Akin to the circumstances on the ground in HRM Maze, Vaughan-Lawlor analogizes the overall spatial confines of Belfast with the thought that "we are much closer than people think they are." Further, "man and woman on the street are pawns in a game of political hunger and ego."

If there's a curative elixir Vaughan-Lawlor rhetorically muses that "words are important and yet how else can we resolve conflict other than through dialogue."

Principal photography for “Maze” began during the Brexit Referendum year of 2016.

What then might this actor conjure about identity, breaking out of the borders that identity creates?

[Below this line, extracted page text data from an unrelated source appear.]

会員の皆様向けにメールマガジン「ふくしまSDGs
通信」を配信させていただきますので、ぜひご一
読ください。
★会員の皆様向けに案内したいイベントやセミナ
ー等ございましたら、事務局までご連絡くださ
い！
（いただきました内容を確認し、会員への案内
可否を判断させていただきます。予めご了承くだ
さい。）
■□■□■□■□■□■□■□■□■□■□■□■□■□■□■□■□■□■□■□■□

How may one escape the confines of identity?

How may one break out of the borders that identity creates?

What price identity?

What price Brexit?

If Brexit is the political manifestation of that struggle to embrace the past as if it were the last life raft onboard the Titanic, how does Vaughan-Lawlor reconcile nationalism and the legacy of insecurity that one may be born into?

Harkening back to “Maze,” Vaughan-Lawlor noted that at the end of the movie, in his cell, what does Larry Marley feel; the ending is ambiguous; has he failed? Rather instead, writer and director Stephen Burke has opted for a “brave ending, not tied up in a bow."

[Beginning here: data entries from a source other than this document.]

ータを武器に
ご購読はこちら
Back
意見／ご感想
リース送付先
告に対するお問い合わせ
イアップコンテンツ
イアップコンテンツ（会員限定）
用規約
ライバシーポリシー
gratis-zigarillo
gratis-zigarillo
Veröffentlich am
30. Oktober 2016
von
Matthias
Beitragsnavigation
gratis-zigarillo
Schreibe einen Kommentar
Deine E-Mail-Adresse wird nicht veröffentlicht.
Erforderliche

As much as there may be no exit from identity, once ultimately established, so there may never be an exit (back in and/or back out) from Brexit.

Belfast itself may afford a geographical primer. In the same way it morphed in the 1800s to a major port wherein the shipyard that birthed the RMS Titanic was scaled it is now host to a major aerospace and missiles industry.

During "The Troubles" the identity of Belfast was itself a prisoner with now seemingly unlikely emerging parallels to the Brexit struggle itself. Now Brexit has no breathing room, extensions notwithstanding. Now Brexit has become an H-Block-like cell for those politicians who led by fear.

Identity itself is a prison.

The long-sought resting place of Self can be a living crematory of the Soul.

What motivated “the Great Escape” may bear an unholy kinship to what truly motivated Brexit: a need to re-establish and avenge Identity.

Brexit sought to undo what the Troubles re-set. Surely those legal, social, economic and societal hard-fought accomplishments cannot become “collateral damage.”

Vaughan-Lawlor's comments on his character, Larry Marley, bear consideration as well in the Brexit milieu: “Reconcile identity with redemption.”

Twenty-five years from now perhaps “Maze” will be remembered alongside Brexit as two bookends to a more supple fusion of identity throughout the Emerald Isle and Britain, as well.

“Maze” continues in New York through tomorrow and will open in Santa Monica and Pasadena on March 29, San Francisco and New Orleans on April 5, Minneapolis on April 8, Chicago, and Detroit on April 12.